No. It is not over. After all these years, I still broke down. All no thanks to this four Malay ladies who had had so many face and boob jobs done that they now look like a he-she.

They were talking real loud, bitching away about something in Malay (not trying to offend anyone here but just stating facts for facts). You know, I would have ignored it if they talked a little less loud, but after telling a little girl to lower her voice, I also needed to let them know that they needed to show the kids some good example. I was selecting books for my programme then.

I think they already have this everybody-against-us mentality because they really looked like pondans* (sorry I had to use this word but there is no other way of describing them); a bit like Little Richard with boobs. One of them said that she is waiting for her son but I still told them to lower their volume. Well, they were bitch-ily (if ever there was such a word) observing me, seeing what I would do next.

Once I finished selecting my books I went back to my counter. I observed these two teens chatting away but they were really not that loud. I decided to wait a few more minutes before I told them off.

That was when the Mamas attacked. They swayed over to the counter and told me that "you are not fair you know? (and they were tall, ya?) you tell us to keep quiet and yet you see, you see? You are not fair (finger pointing at me)!"

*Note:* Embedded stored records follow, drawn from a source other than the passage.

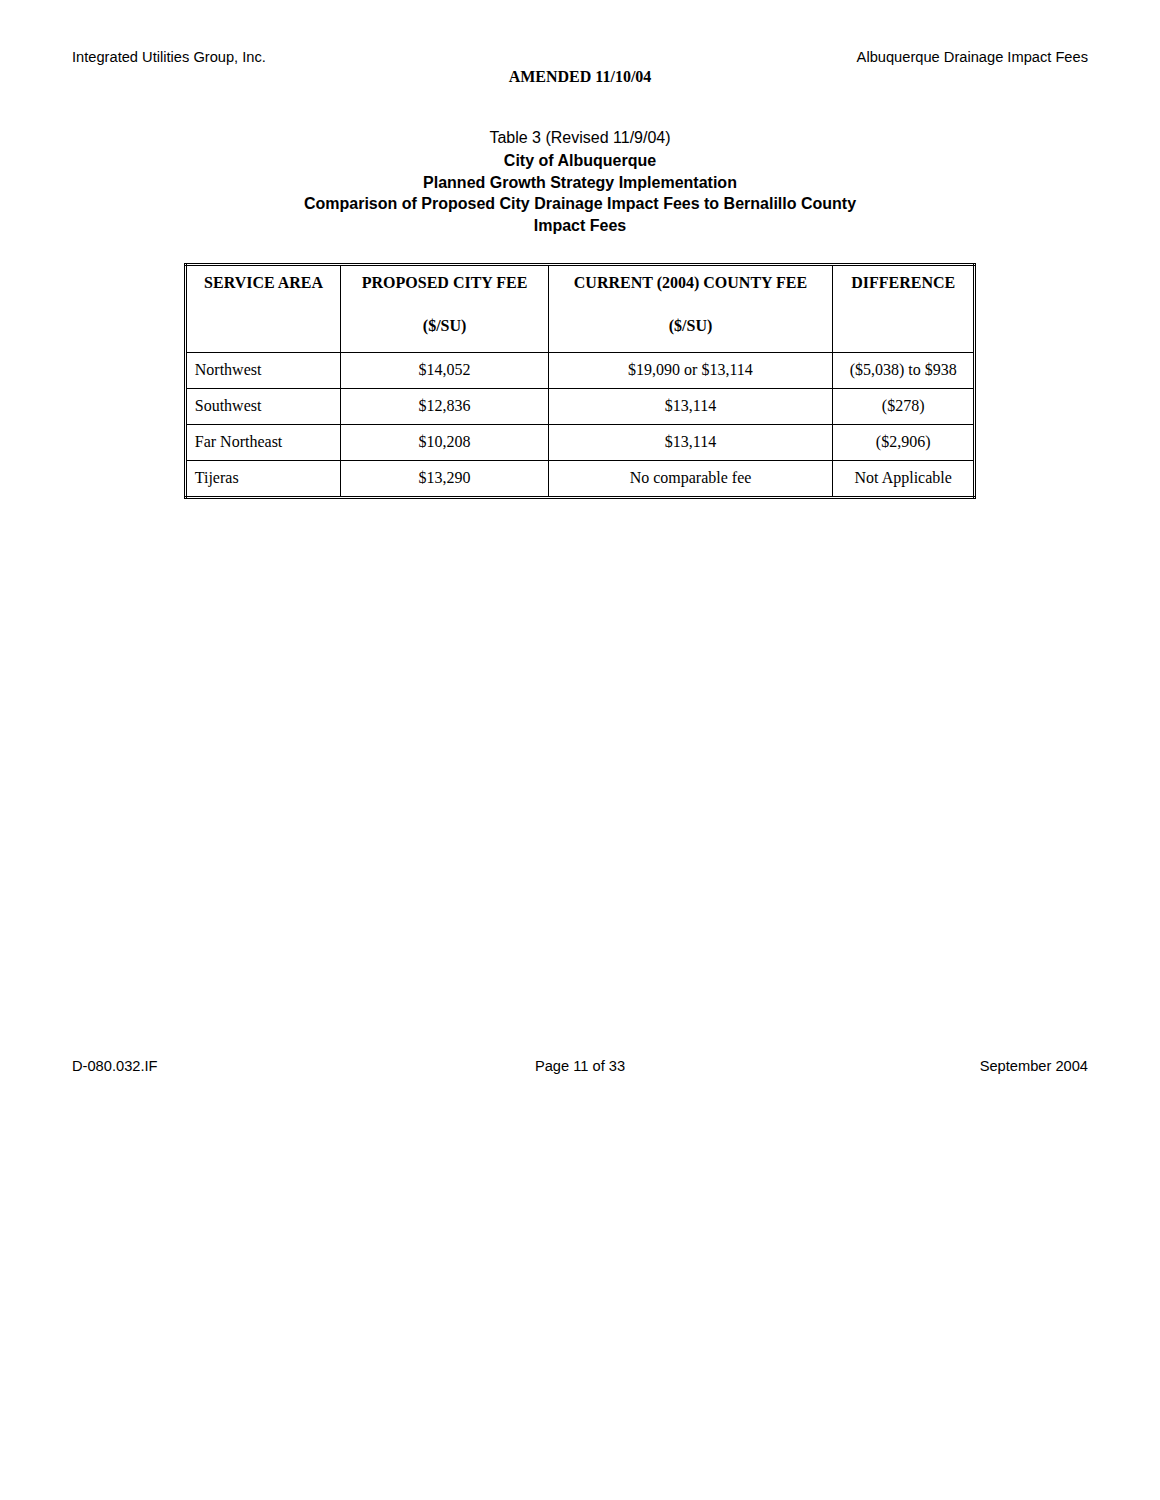Integrated Utilities Group, Inc.
Albuquerque Drainage Impact Fees
AMENDED 11/10/04
Table 3 (Revised 11/9/04)
City of Albuquerque
Planned Growth Strategy Implementation
Comparison of Proposed City Drainage Impact Fees to Bernalillo County
Impact Fees
| SERVICE AREA | PROPOSED CITY FEE ($/SU) | CURRENT (2004) COUNTY FEE ($/SU) | DIFFERENCE |
| --- | --- | --- | --- |
| Northwest | $14,052 | $19,090 or $13,114 | ($5,038) to $938 |
| Southwest | $12,836 | $13,114 | ($278) |
| Far Northeast | $10,208 | $13,114 | ($2,906) |
| Tijeras | $13,290 | No comparable fee | Not Applicable |
D-080.032.IF
Page 11 of 33
September 2004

Why do these people, who chose to be outstanding and special want to wait and pounce on people thinking that they are the 'victims' of discrimination? Sad to say, seemingly normal people behave like that too. My Indian colleague was once told off by a patron of another race and was asked whether she was racist. This was only because my colleagues had many things to handle at that time and could not accede to her wishes 'in time'. She kept accusing her of being a racist and that, in itself, I feel is racism on the part of the patron.

I think these people have already discriminated themselves way before others have discriminated or judged them. As I am writing this now, I cannot help but feel sorry for them, but at that point of time, I just wished that I was more in control of the situation and I could have told them that I will access the situation and act accordingly.

I am angry with myself for not being able to handle the situation efficiently and professionally.

Nevertheless, at the same time, I have also quite made up my mind. Enough is enough. Eight years is a too long a test for tolerance.